> **WORK TO BE COMPLETED**:
Look for the word "give" in the entries below, then copy every line that has it.

Stored data entries:
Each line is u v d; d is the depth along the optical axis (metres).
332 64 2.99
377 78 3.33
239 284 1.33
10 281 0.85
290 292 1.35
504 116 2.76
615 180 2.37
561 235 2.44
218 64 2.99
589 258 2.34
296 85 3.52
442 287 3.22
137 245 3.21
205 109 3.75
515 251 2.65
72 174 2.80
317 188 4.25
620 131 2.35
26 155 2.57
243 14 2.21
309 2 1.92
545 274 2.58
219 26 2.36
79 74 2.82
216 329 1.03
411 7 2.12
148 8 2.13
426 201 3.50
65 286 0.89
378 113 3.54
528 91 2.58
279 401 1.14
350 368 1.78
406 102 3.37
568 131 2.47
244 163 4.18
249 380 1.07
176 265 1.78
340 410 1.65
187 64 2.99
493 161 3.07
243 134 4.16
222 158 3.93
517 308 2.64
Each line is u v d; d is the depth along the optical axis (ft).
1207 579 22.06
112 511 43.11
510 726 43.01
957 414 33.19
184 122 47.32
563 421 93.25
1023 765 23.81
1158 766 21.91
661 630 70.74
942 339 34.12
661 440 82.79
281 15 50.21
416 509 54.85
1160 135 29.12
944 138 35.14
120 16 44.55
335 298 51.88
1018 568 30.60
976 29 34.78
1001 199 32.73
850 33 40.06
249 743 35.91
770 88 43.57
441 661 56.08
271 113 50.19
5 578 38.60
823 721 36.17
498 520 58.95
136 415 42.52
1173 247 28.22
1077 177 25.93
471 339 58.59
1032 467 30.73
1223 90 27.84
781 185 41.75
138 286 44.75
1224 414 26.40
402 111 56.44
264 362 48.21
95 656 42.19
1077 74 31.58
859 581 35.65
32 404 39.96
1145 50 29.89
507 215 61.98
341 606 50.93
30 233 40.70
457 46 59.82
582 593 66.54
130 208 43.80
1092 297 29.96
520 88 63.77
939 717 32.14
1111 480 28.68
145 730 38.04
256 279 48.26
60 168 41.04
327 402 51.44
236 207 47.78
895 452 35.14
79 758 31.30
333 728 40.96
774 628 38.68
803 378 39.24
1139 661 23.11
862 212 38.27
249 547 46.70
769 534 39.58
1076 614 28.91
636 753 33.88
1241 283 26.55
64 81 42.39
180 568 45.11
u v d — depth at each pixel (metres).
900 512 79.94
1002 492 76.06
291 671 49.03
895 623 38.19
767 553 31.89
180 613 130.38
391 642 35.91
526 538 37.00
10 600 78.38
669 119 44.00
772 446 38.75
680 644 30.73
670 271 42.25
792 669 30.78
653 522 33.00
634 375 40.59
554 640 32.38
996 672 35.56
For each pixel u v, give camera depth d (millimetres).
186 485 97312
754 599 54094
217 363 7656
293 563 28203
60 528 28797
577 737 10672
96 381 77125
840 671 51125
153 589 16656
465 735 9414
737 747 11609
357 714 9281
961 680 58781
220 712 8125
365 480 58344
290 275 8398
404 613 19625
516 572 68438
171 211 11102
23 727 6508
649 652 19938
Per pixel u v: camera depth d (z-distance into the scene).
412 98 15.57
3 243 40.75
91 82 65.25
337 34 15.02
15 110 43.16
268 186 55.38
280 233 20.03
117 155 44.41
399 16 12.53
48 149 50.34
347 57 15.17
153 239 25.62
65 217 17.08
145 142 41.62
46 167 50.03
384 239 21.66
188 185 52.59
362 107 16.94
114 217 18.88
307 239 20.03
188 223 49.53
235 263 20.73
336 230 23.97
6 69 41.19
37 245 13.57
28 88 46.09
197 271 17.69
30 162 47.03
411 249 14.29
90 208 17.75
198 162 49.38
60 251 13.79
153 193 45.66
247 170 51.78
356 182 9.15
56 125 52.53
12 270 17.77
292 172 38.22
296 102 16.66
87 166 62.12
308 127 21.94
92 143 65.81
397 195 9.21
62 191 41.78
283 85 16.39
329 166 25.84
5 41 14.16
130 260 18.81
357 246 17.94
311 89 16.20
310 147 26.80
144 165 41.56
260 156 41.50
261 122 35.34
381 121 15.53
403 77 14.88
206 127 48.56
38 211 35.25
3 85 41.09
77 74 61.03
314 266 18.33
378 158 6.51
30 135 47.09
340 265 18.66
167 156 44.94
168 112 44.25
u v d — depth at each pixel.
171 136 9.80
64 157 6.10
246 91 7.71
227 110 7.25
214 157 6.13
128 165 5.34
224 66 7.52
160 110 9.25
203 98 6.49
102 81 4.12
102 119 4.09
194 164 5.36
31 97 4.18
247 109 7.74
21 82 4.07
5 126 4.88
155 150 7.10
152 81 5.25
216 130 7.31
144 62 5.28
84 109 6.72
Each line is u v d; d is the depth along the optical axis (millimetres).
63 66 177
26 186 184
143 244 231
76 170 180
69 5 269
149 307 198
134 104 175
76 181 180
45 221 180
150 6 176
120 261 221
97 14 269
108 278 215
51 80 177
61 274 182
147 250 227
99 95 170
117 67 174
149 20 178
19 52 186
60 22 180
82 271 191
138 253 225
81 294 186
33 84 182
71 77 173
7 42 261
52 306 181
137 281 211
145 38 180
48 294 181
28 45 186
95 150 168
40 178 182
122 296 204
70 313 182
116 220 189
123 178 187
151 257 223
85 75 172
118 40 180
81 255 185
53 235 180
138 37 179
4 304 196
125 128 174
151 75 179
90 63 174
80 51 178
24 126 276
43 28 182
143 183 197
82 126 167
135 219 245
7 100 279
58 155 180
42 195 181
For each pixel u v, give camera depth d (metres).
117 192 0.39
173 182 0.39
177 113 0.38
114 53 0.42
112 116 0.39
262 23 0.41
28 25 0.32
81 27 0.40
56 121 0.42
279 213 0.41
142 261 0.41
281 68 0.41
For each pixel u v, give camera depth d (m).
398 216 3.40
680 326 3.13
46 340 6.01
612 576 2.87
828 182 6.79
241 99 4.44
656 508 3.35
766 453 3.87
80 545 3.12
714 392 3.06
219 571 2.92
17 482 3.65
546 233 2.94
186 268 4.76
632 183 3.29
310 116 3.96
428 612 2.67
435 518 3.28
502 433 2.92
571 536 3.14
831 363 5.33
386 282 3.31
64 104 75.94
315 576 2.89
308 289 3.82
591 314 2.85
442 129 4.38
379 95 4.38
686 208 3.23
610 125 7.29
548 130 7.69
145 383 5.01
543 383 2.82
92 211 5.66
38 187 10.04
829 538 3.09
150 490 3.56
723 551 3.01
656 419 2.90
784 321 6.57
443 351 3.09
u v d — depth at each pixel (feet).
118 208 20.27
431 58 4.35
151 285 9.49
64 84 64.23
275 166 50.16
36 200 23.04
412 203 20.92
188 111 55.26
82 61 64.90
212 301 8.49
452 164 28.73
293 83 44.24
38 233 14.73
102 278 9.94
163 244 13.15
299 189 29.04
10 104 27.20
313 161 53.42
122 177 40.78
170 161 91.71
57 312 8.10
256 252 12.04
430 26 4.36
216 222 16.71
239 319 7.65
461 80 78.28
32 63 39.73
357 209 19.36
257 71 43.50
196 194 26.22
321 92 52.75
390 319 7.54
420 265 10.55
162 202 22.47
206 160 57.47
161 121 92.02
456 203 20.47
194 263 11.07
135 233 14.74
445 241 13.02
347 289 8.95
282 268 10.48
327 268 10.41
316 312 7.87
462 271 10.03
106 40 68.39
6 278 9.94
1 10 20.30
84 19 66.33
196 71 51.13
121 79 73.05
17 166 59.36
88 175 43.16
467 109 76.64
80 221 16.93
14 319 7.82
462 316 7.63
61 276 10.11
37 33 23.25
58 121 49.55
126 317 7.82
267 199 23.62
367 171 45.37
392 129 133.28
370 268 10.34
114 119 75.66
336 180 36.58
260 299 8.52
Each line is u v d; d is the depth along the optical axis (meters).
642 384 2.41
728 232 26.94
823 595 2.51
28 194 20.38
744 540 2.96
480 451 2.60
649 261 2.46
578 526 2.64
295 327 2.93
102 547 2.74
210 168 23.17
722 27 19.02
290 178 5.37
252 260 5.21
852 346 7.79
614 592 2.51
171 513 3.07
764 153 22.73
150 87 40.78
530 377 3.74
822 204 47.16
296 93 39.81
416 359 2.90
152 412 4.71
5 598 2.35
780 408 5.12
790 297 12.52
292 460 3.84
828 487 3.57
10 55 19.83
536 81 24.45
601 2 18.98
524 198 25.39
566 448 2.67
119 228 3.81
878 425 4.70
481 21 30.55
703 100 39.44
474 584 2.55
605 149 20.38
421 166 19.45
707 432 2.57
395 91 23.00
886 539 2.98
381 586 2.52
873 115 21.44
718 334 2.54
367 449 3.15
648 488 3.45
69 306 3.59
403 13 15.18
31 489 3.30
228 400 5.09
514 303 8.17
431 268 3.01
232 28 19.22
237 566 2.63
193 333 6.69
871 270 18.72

> **EXERCISE ANSWER**:
For each pixel u v, give camera depth d (millimetres).
For each pixel u v, give camera depth d (metres).
For each pixel u v, give camera depth d (m).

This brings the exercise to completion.